--- begin Provided passage ---
All across the semiconductor industry, significant changes are underway. Some of these have been in the works for some time. Others are new or accelerating faster than anyone would have predicted a year ago.

“Moore’s Law continues to roll right along,” says Joseph Sawicki, executive vice president for IC EDA at Mentor, a Siemens Business. “After years of confusion between Moore’s Law and Dennard Scaling, it’s clear that Moore’s Law continues as we get new nodes that allow further integration, larger numbers of transistors on-chip at lower cost per transistor. It all continues. We are seeing roadmaps already talking about 2nm and 1.5nm process nodes targeting delivery 6 to 8 years from now. Dennard scaling will continue to present issues in terms of power scaling and consumption, and the need to optimize algorithms for chips to ensure that ICs don’t burn up and die.”

The companies going in this direction are not necessarily the same ones pushing it in the past. “Chasing Moore’s Law with decreasing feature-size, especially below 7nm, becomes an expensive value proposition,” says Vic Kulkarni, vice president and chief strategist for ANSYS. “This is an answer for the privileged few large, rich Tier 1 semiconductor and bespoke silicon system companies like Tesla, Microsoft, Google, Facebook, and so on.”

But that is only half of the industry push. “Even with Moore’s Law rolling right along, in 2020 we’ll continue to see more companies leveraging various 3D-IC technologies, particularly in packaging, mixing various types of dies – processors, analog, RF, memory and potentially sensor– in one package,” adds Sawicki. “This allows companies to both manage yield and integrate multiple technologies into one device.”
--- end Provided passage ---
--- begin Data lines ---
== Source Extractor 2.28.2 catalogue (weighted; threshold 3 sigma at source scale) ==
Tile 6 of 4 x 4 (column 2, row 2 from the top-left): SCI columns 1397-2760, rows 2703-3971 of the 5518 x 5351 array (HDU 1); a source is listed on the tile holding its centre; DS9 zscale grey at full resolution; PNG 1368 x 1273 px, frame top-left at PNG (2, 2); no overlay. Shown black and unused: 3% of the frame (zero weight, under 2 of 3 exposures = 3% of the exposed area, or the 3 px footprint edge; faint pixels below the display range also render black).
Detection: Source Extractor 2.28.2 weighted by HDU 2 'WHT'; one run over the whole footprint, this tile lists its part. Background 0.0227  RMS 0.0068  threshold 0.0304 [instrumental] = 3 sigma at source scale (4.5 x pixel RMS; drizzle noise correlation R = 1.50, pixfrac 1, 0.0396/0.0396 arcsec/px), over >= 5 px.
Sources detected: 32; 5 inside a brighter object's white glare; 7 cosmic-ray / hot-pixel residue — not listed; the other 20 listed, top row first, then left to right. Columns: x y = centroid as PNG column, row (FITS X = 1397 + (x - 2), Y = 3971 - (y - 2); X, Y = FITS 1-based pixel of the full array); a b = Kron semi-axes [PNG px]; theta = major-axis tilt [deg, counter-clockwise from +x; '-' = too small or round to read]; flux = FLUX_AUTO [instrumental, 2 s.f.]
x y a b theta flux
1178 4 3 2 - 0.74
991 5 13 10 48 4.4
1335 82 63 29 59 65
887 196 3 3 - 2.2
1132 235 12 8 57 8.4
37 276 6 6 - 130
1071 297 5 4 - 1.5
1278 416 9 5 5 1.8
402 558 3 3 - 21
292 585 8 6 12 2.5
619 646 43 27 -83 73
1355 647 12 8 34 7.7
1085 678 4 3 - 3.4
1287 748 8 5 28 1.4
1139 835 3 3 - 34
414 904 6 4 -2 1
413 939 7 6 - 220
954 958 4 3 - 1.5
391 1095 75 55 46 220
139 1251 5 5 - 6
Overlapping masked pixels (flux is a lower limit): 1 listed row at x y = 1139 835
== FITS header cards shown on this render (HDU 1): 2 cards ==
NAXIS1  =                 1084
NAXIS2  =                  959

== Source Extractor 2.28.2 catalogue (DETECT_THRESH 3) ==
--- end Data lines ---
Edit the semiconductor industry passage from the words "All across the" through "a year ago.", putting "chip industry" in place of "semiconductor industry".

All across the chip industry, significant changes are underway. Some of these have been in the works for some time. Others are new or accelerating faster than anyone would have predicted a year ago.